4. Si M. C fait valoir qu'il travaille depuis près de quatre ans à la date de la décision attaquée comme agent de service, cette ancienneté d'emploi ne saurait caractériser des circonstances exceptionnelles justifiant sa régularisation sur le fondement des dispositions précitées dès lors notamment que le requérant n'est arrivé en France au plus tôt qu'à l'âge de 39 ans. Par suite, l'intéressé n'est pas fondé à soutenir que le préfet de l'Essonne a commis une erreur manifeste d'appréciation en refusant son admission exceptionnelle au séjour.

5. En dernier lieu, M. C, célibataire et sans charge de famille, n'établit ni même n'allègue qu'il serait dépourvu d'attaches au Mali où il a vécu l'essentiel de sa vie. Par suite, le moyen tiré de la méconnaissance des stipulations de l'article 8 de la convention européenne de sauvegarde des droits de l'homme et des libertés fondamentales ne peut qu'être écarté.

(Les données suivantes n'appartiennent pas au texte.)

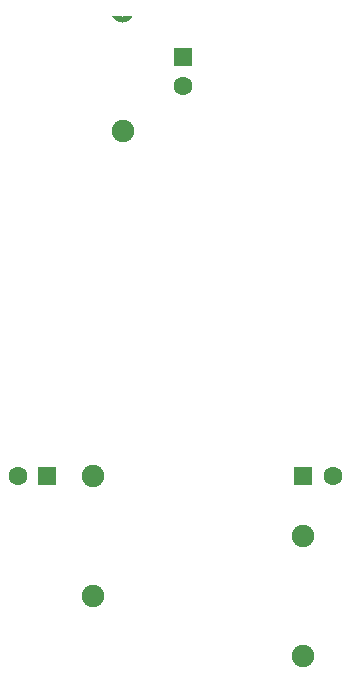
<source format=gtl>
G04 MADE WITH FRITZING*
G04 WWW.FRITZING.ORG*
G04 DOUBLE SIDED*
G04 HOLES PLATED*
G04 CONTOUR ON CENTER OF CONTOUR VECTOR*
%ASAXBY*%
%FSLAX23Y23*%
%MOIN*%
%OFA0B0*%
%SFA1.0B1.0*%
%ADD10C,0.062992*%
%ADD11C,0.075000*%
%ADD12R,0.062992X0.062992*%
%ADD13R,0.001000X0.001000*%
%LNCOPPER1*%
G90*
G70*
G54D10*
X942Y2169D03*
X942Y2071D03*
X1343Y771D03*
X1442Y771D03*
G54D11*
X1342Y571D03*
X1342Y171D03*
X742Y1921D03*
G54D10*
X490Y771D03*
X392Y771D03*
G54D11*
X642Y771D03*
X642Y371D03*
G54D12*
X942Y2169D03*
X1343Y771D03*
X490Y771D03*
G54D13*
X708Y2304D02*
X739Y2304D01*
X743Y2304D02*
X773Y2304D01*
X709Y2303D02*
X773Y2303D01*
X709Y2302D02*
X772Y2302D01*
X710Y2301D02*
X772Y2301D01*
X711Y2300D02*
X771Y2300D01*
X711Y2299D02*
X770Y2299D01*
X712Y2298D02*
X770Y2298D01*
X713Y2297D02*
X769Y2297D01*
X714Y2296D02*
X768Y2296D01*
X715Y2295D02*
X767Y2295D01*
X716Y2294D02*
X766Y2294D01*
X717Y2293D02*
X765Y2293D01*
X718Y2292D02*
X763Y2292D01*
X720Y2291D02*
X762Y2291D01*
X721Y2290D02*
X761Y2290D01*
X723Y2289D02*
X759Y2289D01*
X725Y2288D02*
X757Y2288D01*
X727Y2287D02*
X755Y2287D01*
X730Y2286D02*
X752Y2286D01*
X733Y2285D02*
X749Y2285D01*
X739Y2284D02*
X742Y2284D01*
D02*
G04 End of Copper1*
M02*
</source>
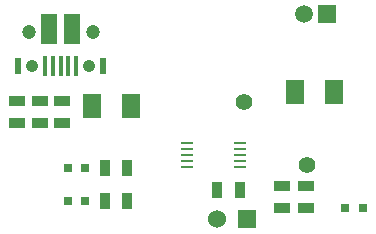
<source format=gts>
G04 (created by PCBNEW (2013-07-07 BZR 4022)-stable) date 03/12/2015 19:04:02*
%MOIN*%
G04 Gerber Fmt 3.4, Leading zero omitted, Abs format*
%FSLAX34Y34*%
G01*
G70*
G90*
G04 APERTURE LIST*
%ADD10C,0.00590551*%
%ADD11R,0.06X0.08*%
%ADD12R,0.055X0.035*%
%ADD13R,0.035X0.055*%
%ADD14R,0.0394X0.0106*%
%ADD15R,0.0314X0.0314*%
%ADD16R,0.06X0.06*%
%ADD17C,0.06*%
%ADD18R,0.015748X0.0688976*%
%ADD19R,0.0561024X0.0984252*%
%ADD20R,0.019685X0.0574803*%
%ADD21C,0.0413386*%
%ADD22C,0.0472441*%
%ADD23R,0.0590551X0.0590551*%
%ADD24C,0.0590551*%
%ADD25C,0.055*%
G04 APERTURE END LIST*
G54D10*
G54D11*
X52300Y-29300D03*
X51000Y-29300D03*
X44225Y-29775D03*
X45525Y-29775D03*
G54D12*
X43225Y-29600D03*
X43225Y-30350D03*
G54D13*
X44650Y-31825D03*
X45400Y-31825D03*
X44650Y-32950D03*
X45400Y-32950D03*
G54D12*
X51350Y-33175D03*
X51350Y-32425D03*
G54D13*
X49150Y-32575D03*
X48400Y-32575D03*
G54D12*
X42475Y-29600D03*
X42475Y-30350D03*
X41725Y-29600D03*
X41725Y-30350D03*
X50550Y-33175D03*
X50550Y-32425D03*
G54D14*
X47400Y-31000D03*
X47400Y-31200D03*
X47400Y-31400D03*
X47400Y-31600D03*
X47400Y-31800D03*
X49150Y-31800D03*
X49150Y-31600D03*
X49150Y-31400D03*
X49150Y-31200D03*
X49150Y-31000D03*
G54D15*
X43405Y-31825D03*
X43995Y-31825D03*
X53245Y-33175D03*
X52655Y-33175D03*
X43405Y-32950D03*
X43995Y-32950D03*
G54D16*
X49400Y-33550D03*
G54D17*
X48400Y-33550D03*
G54D18*
X43686Y-28425D03*
G54D19*
X42796Y-27214D03*
X43553Y-27214D03*
G54D20*
X41757Y-28425D03*
X44592Y-28425D03*
G54D21*
X44129Y-28425D03*
G54D18*
X43430Y-28425D03*
X43175Y-28425D03*
X42919Y-28425D03*
X42663Y-28425D03*
G54D21*
X42220Y-28425D03*
G54D22*
X42102Y-27312D03*
X44247Y-27312D03*
G54D23*
X52060Y-26700D03*
G54D24*
X51272Y-26700D03*
G54D25*
X51390Y-31750D03*
X49269Y-29629D03*
M02*

</source>
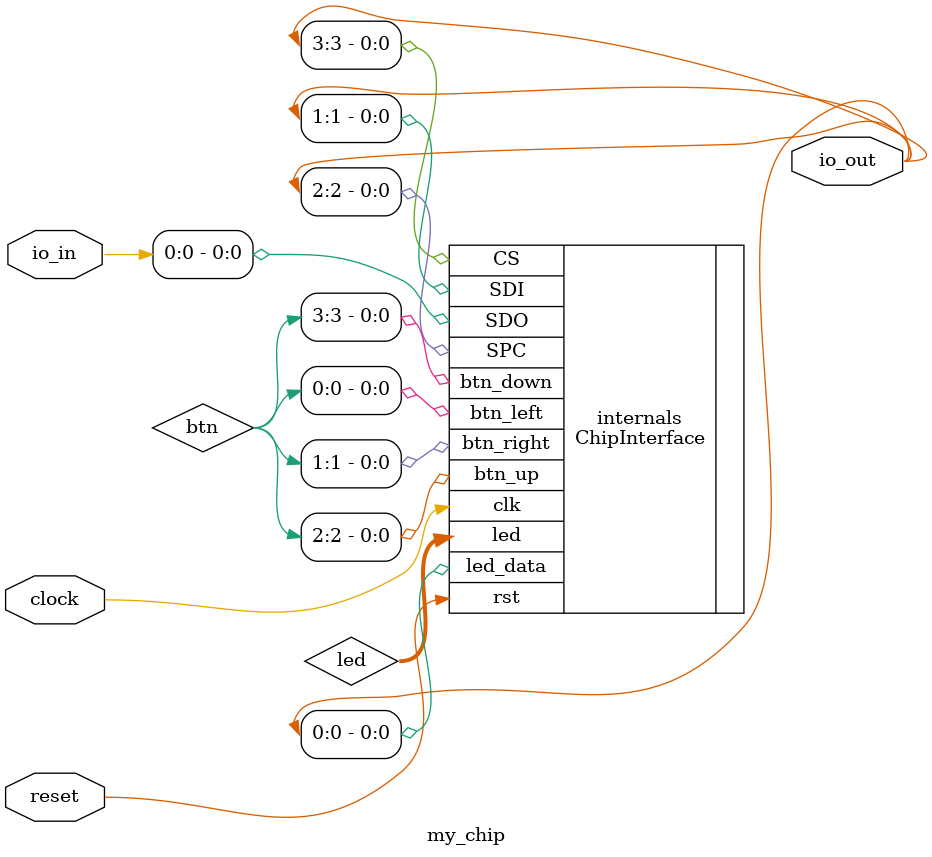
<source format=v>
`default_nettype none
module my_chip (
	io_in,
	io_out,
	clock,
	reset
);
	input wire [11:0] io_in;
	output wire [11:0] io_out;
	input wire clock;
	input wire reset;
	wire [7:0] led;
	wire [3:0] btn;
	ChipInterface internals(
		.led_data(io_out[0]),
		.led(led),
		.SDI(io_out[1]),
		.SPC(io_out[2]),
		.CS(io_out[3]),
		.SDO(io_in[0]),
		.btn_left(btn[0]),
		.btn_right(btn[1]),
		.btn_up(btn[2]),
		.btn_down(btn[3]),
		.rst(reset),
		.clk(clock)
	);
endmodule

</source>
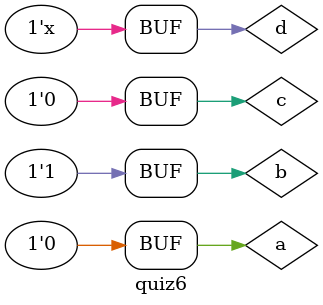
<source format=v>
`timescale 1ns/1ns

module quiz6;

reg a, b, c, d;

initial begin
	a <= 1'b0;
	b <= #10 1'b1;
	c <= #5 1'b0;
	d <= #20 (a & b & c);
end
endmodule
</source>
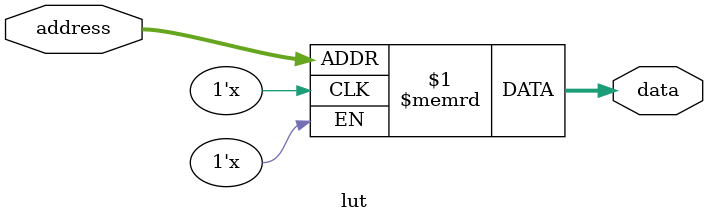
<source format=sv>
module lut (
    input logic [4:0] address,
    output logic [7:0] data
);

logic [7:0] lut [31:0]; // 32 entries, each 8 bits wide

assign data = lut[address];

endmodule

</source>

6. Il résulte de ce qui précède que les conclusions à fin d'annulation de M. C doivent être rejetées, de même et par voie de conséquence, que ses conclusions à fin d'injonction et tendant à l'application des articles L. 761-1 du code de justice administrative et 37 de la loi du 10 juillet 1991.

D E C I D E :

Article 1 : La requête de M. C est rejetée.

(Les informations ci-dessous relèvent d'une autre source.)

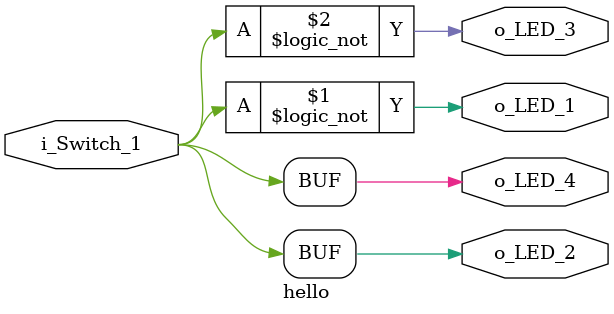
<source format=v>
module hello(i_Switch_1, o_LED_1, o_LED_2, o_LED_3, o_LED_4);
	input wire i_Switch_1;

	output wire o_LED_1;
	output wire o_LED_2;
	output wire o_LED_3;
	output wire o_LED_4;

	assign o_LED_1 = !i_Switch_1;
	assign o_LED_2 = i_Switch_1;
	assign o_LED_3 = !i_Switch_1;
	assign o_LED_4 = i_Switch_1;
endmodule

</source>
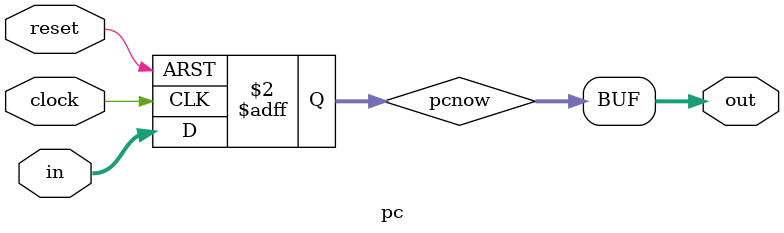
<source format=v>
module pc(clock, reset, in, out);
	input clock, reset;
	input [29:0] in;

	output [29:0] out;

	reg [29:0] pcnow;


	assign out = pcnow;


	always@(posedge clock, posedge reset)
	begin
		if (reset) pcnow <= 30'h00000c00;
		else pcnow <= in;
	end

endmodule

</source>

Article 2 : Le présent jugement sera notifié à M. A C, au préfet de l'Essonne et à Me Baisecourt.

Délibéré après l'audience du 13 septembre 2022, à laquelle siégeaient :

- M. Delage, président,

- Mme Florent, première conseillère,

- M. Thivolle, conseiller.

Rendu public par mise à disposition au greffe le 27 septembre 2022.

La rapporteure,

Signé

J. BLe président,

Signé

Ph. Delage

La greffière,

Signé

V. Retby

La République mande et ordonne au préfet de l'Essonne en ce qui le concerne ou à tous commissaires de justice à ce requis en ce qui concerne les voies de droit commun, contre les parties privées, de pourvoir à l'exécution de la présente décision.